#### WORK INSTRUCTIONS
Within the records below, find the line with "Data: FFT1_r" and the line with "Leave maintenance needed", then reproduce exactly those two lines and all lines between them, without any picture.

#### PROVIDED RECORDS
=-=-=

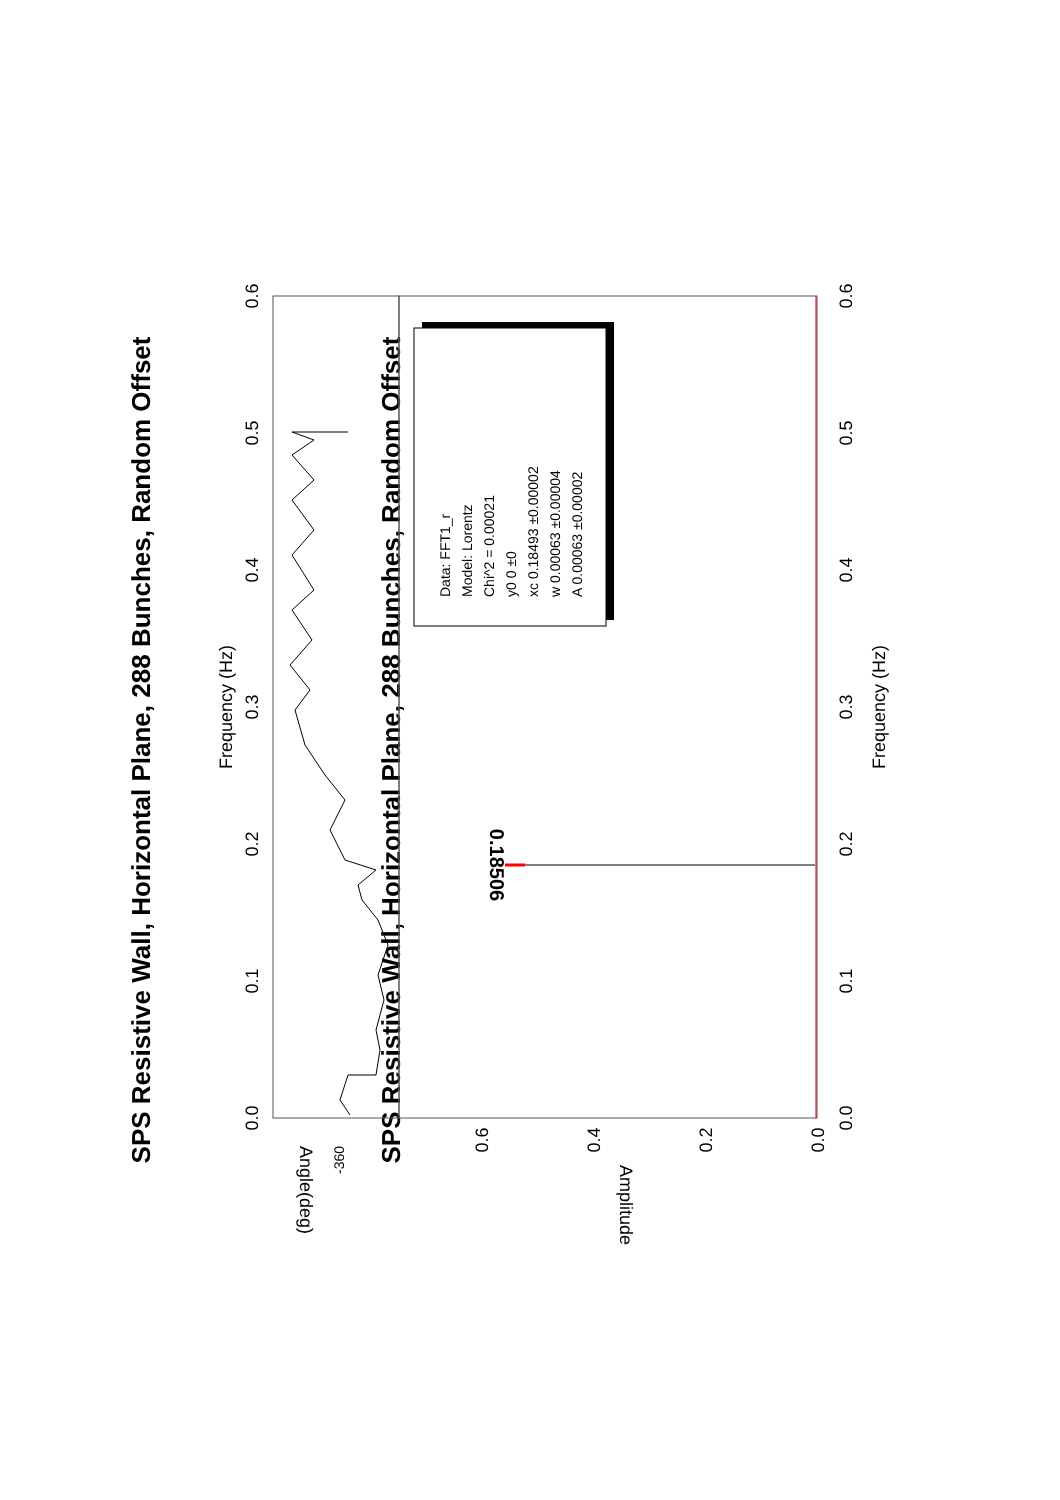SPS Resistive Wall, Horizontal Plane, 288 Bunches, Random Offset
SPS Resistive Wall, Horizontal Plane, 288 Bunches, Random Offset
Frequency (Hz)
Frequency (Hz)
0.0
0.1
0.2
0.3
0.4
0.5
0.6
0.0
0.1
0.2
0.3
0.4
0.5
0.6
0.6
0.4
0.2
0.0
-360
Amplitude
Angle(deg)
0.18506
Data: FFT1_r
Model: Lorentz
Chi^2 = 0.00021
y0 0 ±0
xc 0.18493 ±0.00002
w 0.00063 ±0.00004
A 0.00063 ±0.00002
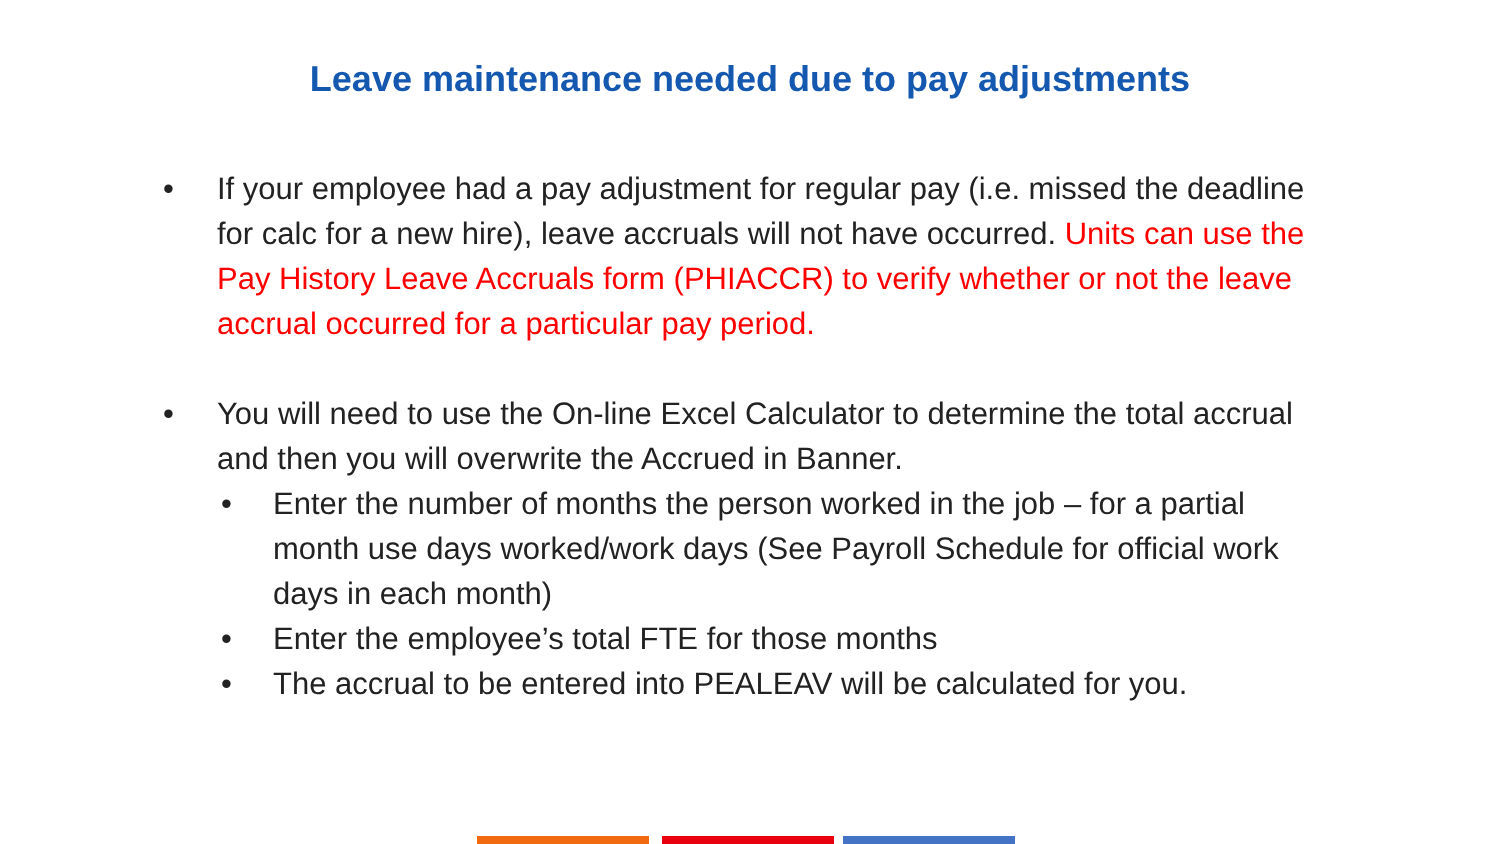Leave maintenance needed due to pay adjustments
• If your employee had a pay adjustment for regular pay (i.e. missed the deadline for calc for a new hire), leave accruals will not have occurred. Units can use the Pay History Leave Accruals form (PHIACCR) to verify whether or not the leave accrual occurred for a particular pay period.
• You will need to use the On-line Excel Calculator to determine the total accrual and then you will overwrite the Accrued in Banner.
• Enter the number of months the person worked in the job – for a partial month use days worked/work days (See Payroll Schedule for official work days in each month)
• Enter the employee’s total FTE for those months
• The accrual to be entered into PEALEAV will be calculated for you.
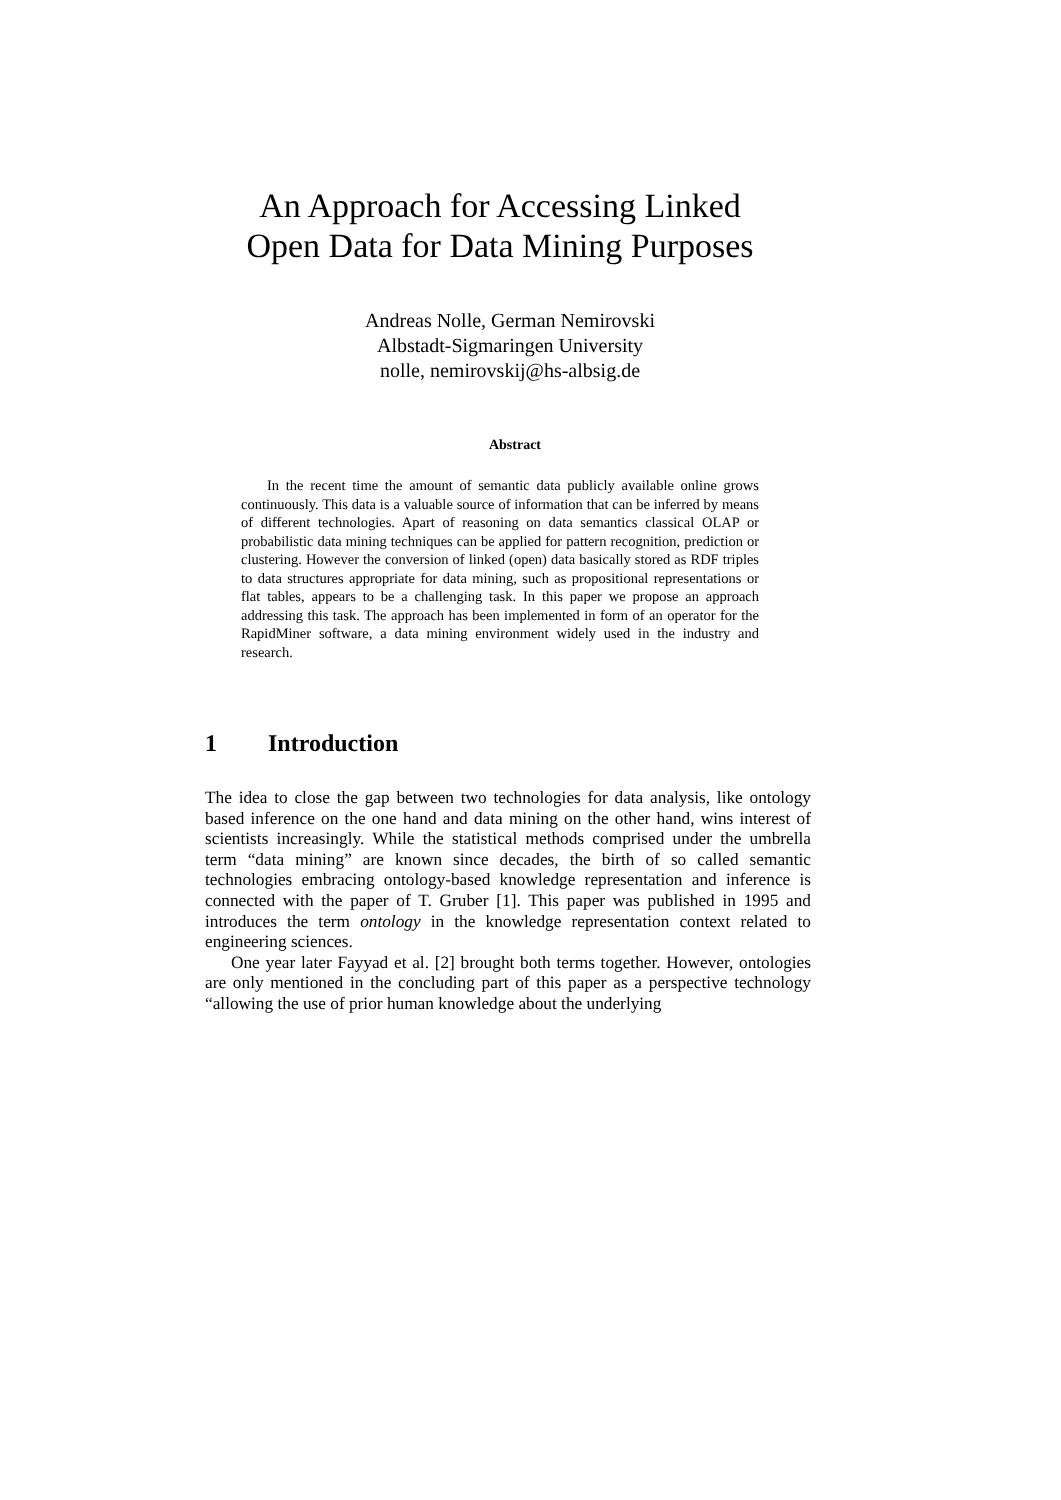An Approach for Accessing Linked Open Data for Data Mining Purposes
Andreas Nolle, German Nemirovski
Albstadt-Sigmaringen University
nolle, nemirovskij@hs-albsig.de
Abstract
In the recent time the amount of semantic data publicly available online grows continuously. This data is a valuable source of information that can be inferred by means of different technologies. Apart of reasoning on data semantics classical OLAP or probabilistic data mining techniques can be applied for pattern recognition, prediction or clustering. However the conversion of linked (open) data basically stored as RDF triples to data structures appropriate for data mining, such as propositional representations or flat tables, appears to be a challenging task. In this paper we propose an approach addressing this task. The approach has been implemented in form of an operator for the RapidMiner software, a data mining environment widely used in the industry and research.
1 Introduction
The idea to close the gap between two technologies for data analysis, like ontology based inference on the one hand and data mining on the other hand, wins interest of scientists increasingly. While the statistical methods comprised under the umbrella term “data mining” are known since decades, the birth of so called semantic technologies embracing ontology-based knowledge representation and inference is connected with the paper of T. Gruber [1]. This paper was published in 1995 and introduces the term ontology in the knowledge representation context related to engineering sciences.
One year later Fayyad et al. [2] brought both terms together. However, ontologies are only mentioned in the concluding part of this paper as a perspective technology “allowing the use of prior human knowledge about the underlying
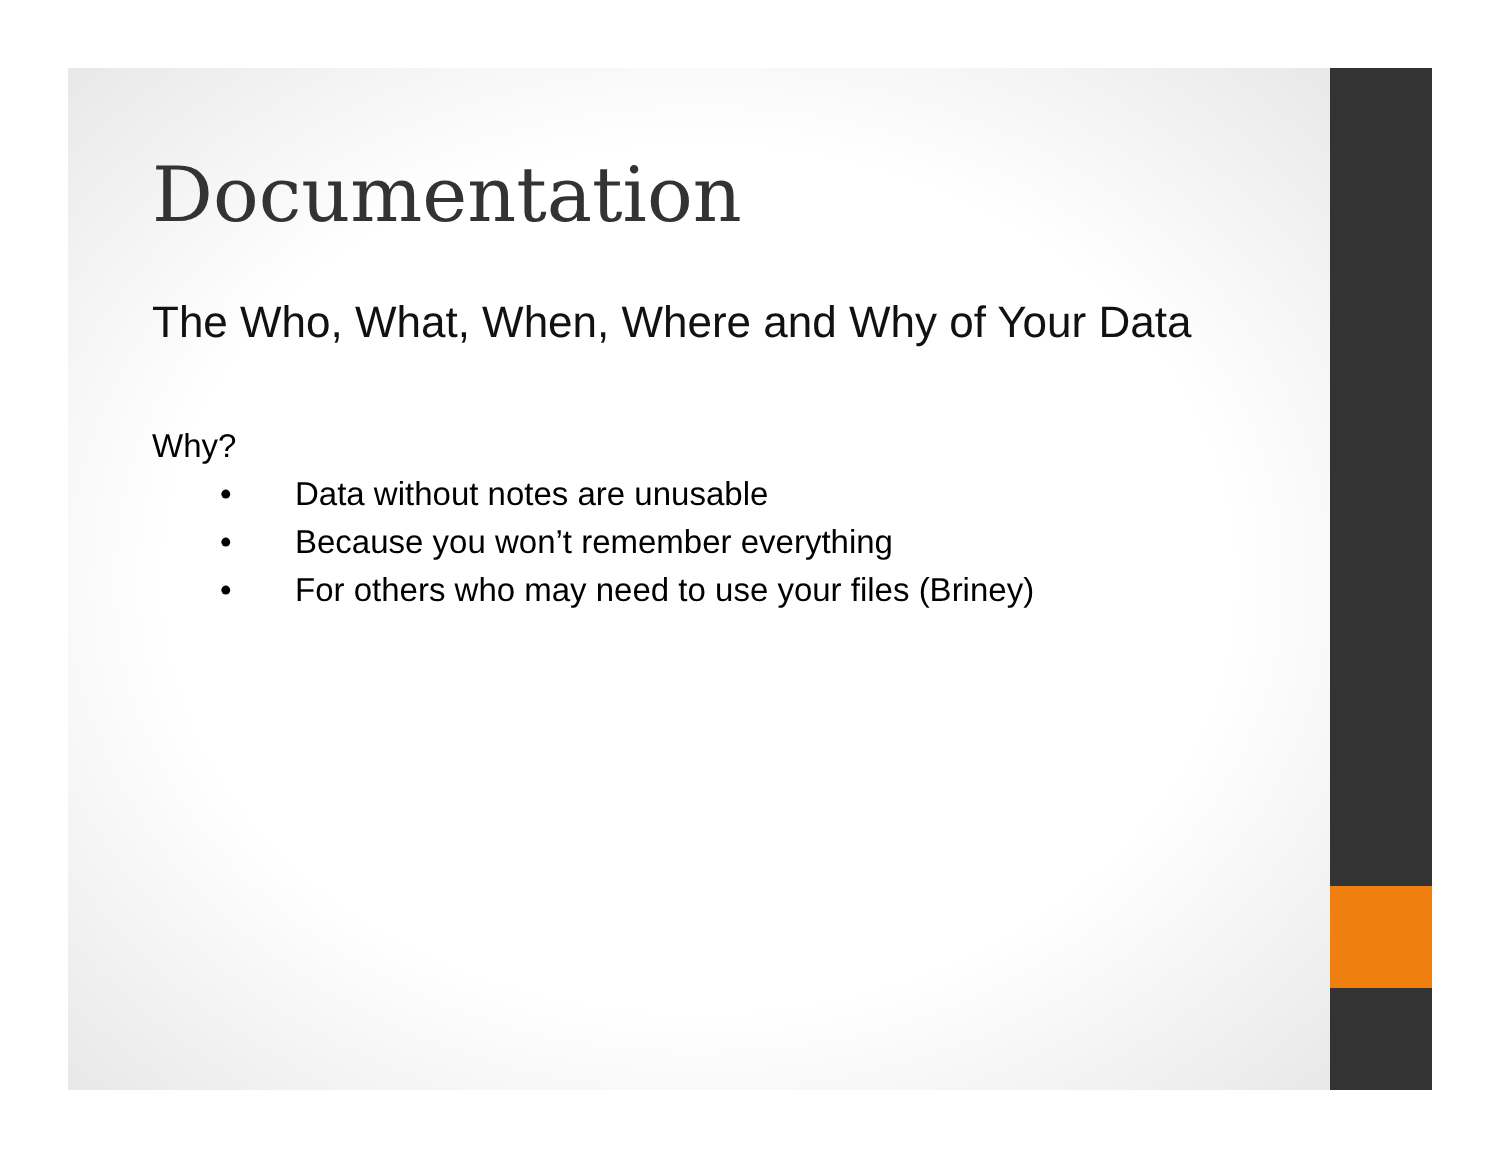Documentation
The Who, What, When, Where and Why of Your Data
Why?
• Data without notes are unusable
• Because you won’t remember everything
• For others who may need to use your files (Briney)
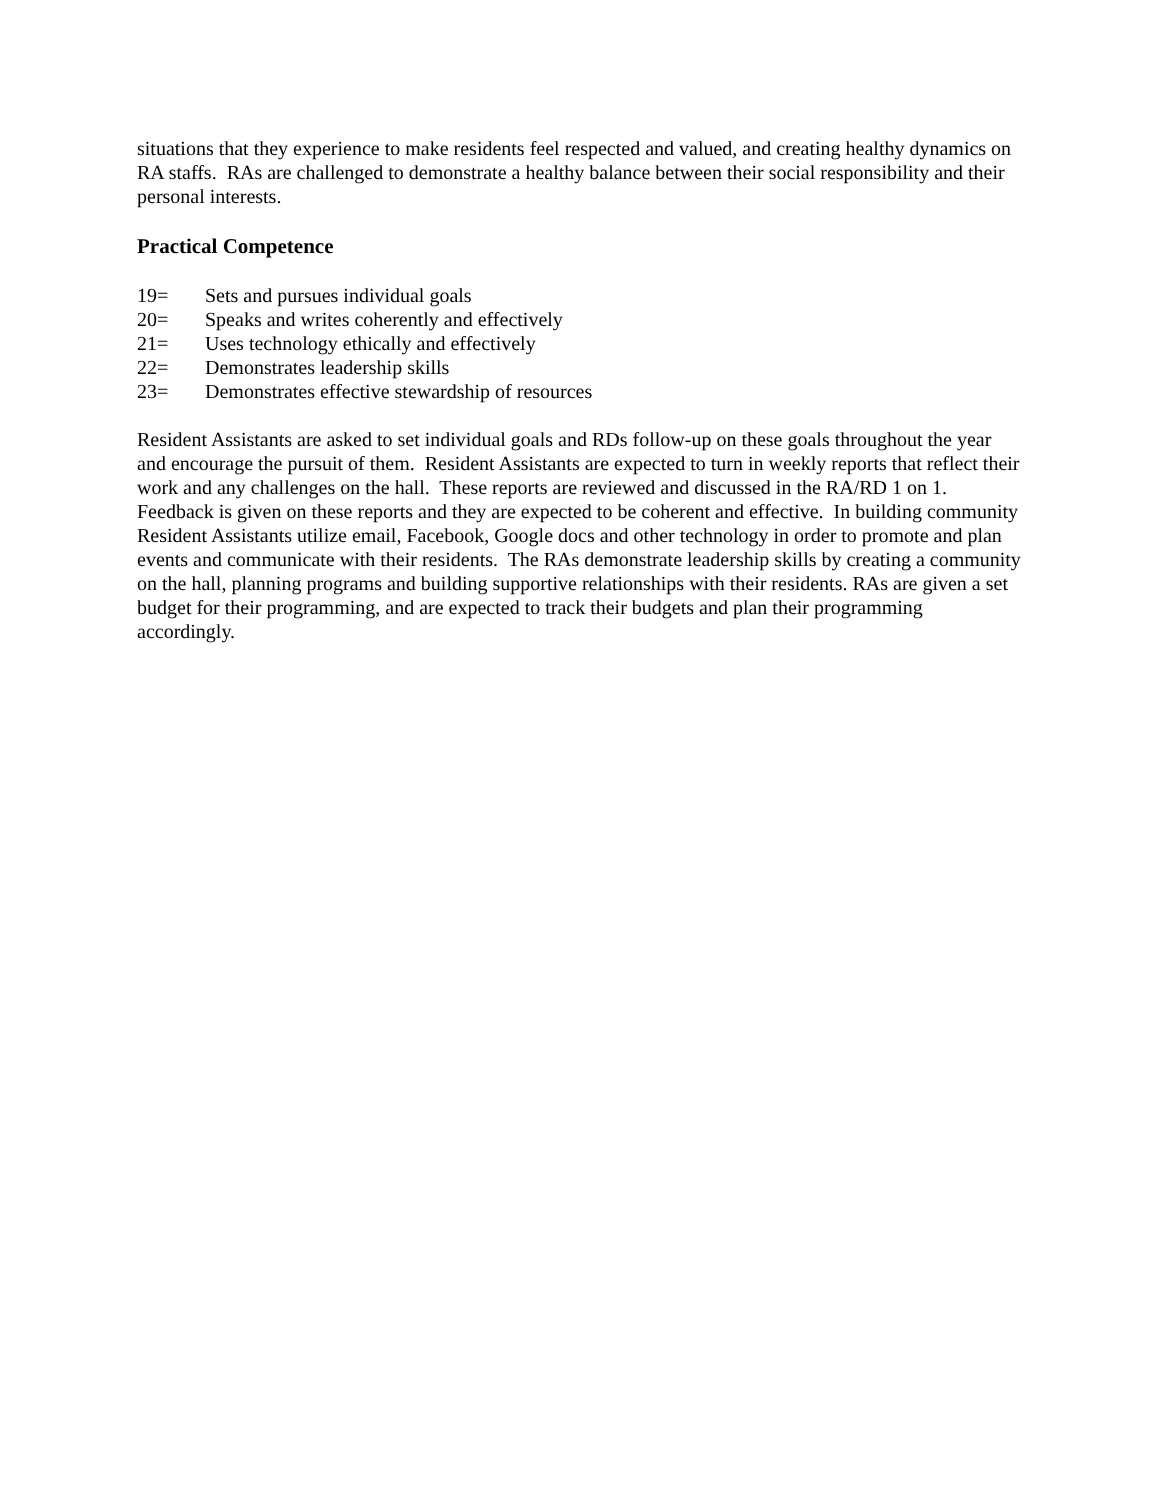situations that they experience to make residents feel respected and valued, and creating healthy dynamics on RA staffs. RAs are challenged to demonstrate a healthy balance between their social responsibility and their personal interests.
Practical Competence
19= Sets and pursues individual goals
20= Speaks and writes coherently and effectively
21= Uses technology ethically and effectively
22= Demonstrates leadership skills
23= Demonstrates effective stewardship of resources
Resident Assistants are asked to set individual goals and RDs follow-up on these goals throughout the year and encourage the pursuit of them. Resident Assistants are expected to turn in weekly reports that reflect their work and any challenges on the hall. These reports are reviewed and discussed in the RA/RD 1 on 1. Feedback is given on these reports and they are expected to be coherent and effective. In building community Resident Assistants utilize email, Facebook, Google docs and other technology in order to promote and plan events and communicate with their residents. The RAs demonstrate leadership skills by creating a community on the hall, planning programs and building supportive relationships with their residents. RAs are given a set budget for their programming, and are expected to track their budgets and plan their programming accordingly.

=-=-=

#### RESPONSE FOR THIS EXERCISE
Data: FFT1_r
Model: Lorentz
Chi^2 = 0.00021
y0 0 ±0
xc 0.18493 ±0.00002
w 0.00063 ±0.00004
A 0.00063 ±0.00002
Leave maintenance needed due to pay adjustments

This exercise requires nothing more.